Availability: Ready for use when envoked
Reliability: Likelihood of providing service for a given period of time
Safety: Operation without damaging or endangering environment
Confidentiality: Nondisclosure of undue information
Integrity: Endures improper alterations
Maintainability: Probability of repair taking less than t time

Systems may prioritise these differently, eg. pacemaker needs reliability > security.

Failures

Fault: Cause of error
Error: Fault manifestation
Failure: Error propogated over system boundaries
- Hardware failure: Components do not function
- Software failure: Errors in specification, design or implementation
- Operational failure: Error between the chair and the keyboard

Errors propogate through the fault-error-failure cycle.

Fault -> error -> Failure
-> Fault in another module
-> System failure (as error exceeds system boundaries)

Providing dependability

Fault avoidance: Careful development (dependable processes)
Fault detection and correction: Validation before program deployment
Fault tolerance: Any faults that occur get managed, system can continue

Detection and recovery

Graceful degredation: Allows the system to continue, with reduced capacity
Redundancy: Spare capacity, used to take over from failures
Diversity: Redundant components are different types, since unlikely to both fail in the same way

The entire system should be considered for dependability.
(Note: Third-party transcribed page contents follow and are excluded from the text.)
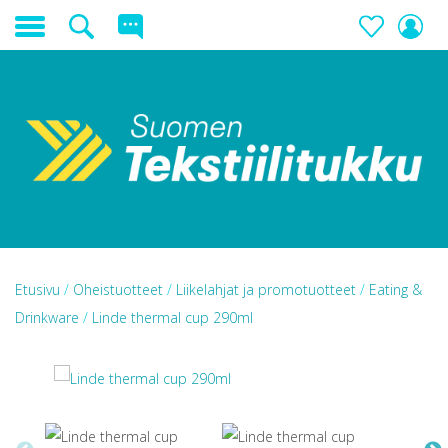
Etusivu
/
Oheistuotteet
/
Liikelahjat ja promotuotteet
/
Eating &
Drinkware
/
Linde thermal cup 290ml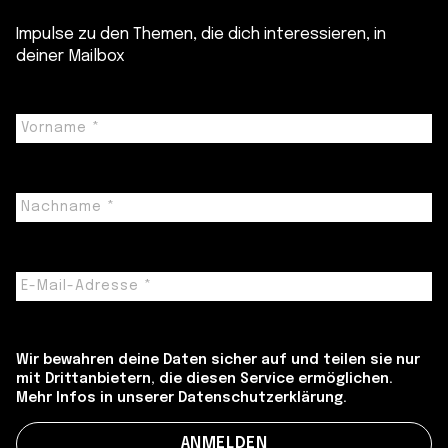
Impulse zu den Themen, die dich interessieren, in
deiner Mailbox
Wir bewahren deine Daten sicher auf und teilen sie nur
mit Drittanbietern, die diesen Service ermöglichen.
Mehr Infos in unserer Datenschutzerklärung.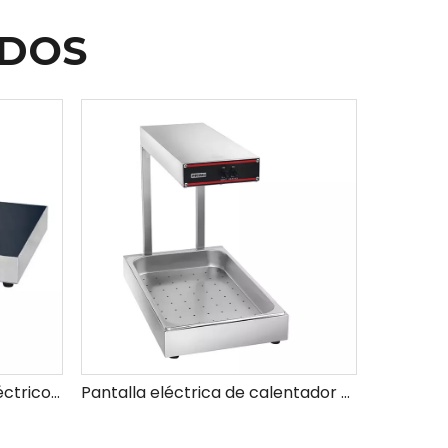
ADOS
Placa de calentamiento eléctrico para buffets
Pantalla eléctrica de calentador de alimentos de mesa para uso comercial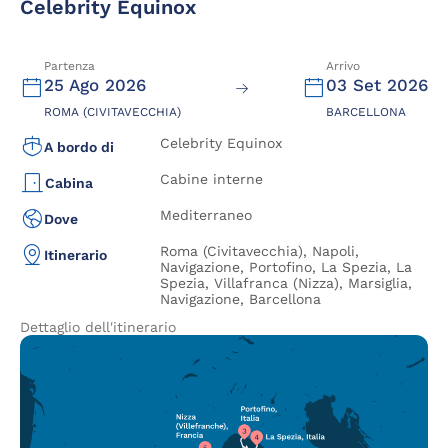
Celebrity Equinox
Partenza
Arrivo
25 Ago 2026
03 Set 2026
ROMA (CIVITAVECCHIA)
BARCELLONA
Celebrity Equinox
A bordo di
Cabine interne
Cabina
Mediterraneo
Dove
Roma (Civitavecchia), Napoli,
Itinerario
Navigazione, Portofino, La Spezia, La
Spezia, Villafranca (Nizza), Marsiglia,
Navigazione, Barcellona
Dettaglio dell'itinerario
Software failure must me contained as much as possible.\

Dependable processes

Documentable, standardised, auditable, diverse and robust processes to produce dependable software
Well defined, repeatable, testable, fault tolerant development processes
Can involve:
- Requirement reviews & management
- System modelling
- Program inspection
- Automated testing
- Test management

Dependable system architectures

Protection system: A parallel system which monitors the main system, and performs actions if it is in an unstable state.
Self-monitoring: Carries out computations in seperate channels, compares results to itself to see if a fault has occurred
N-version programming: System developed n times, outputs computed on each system, final result determined by voting

These architectures all rely on diversity.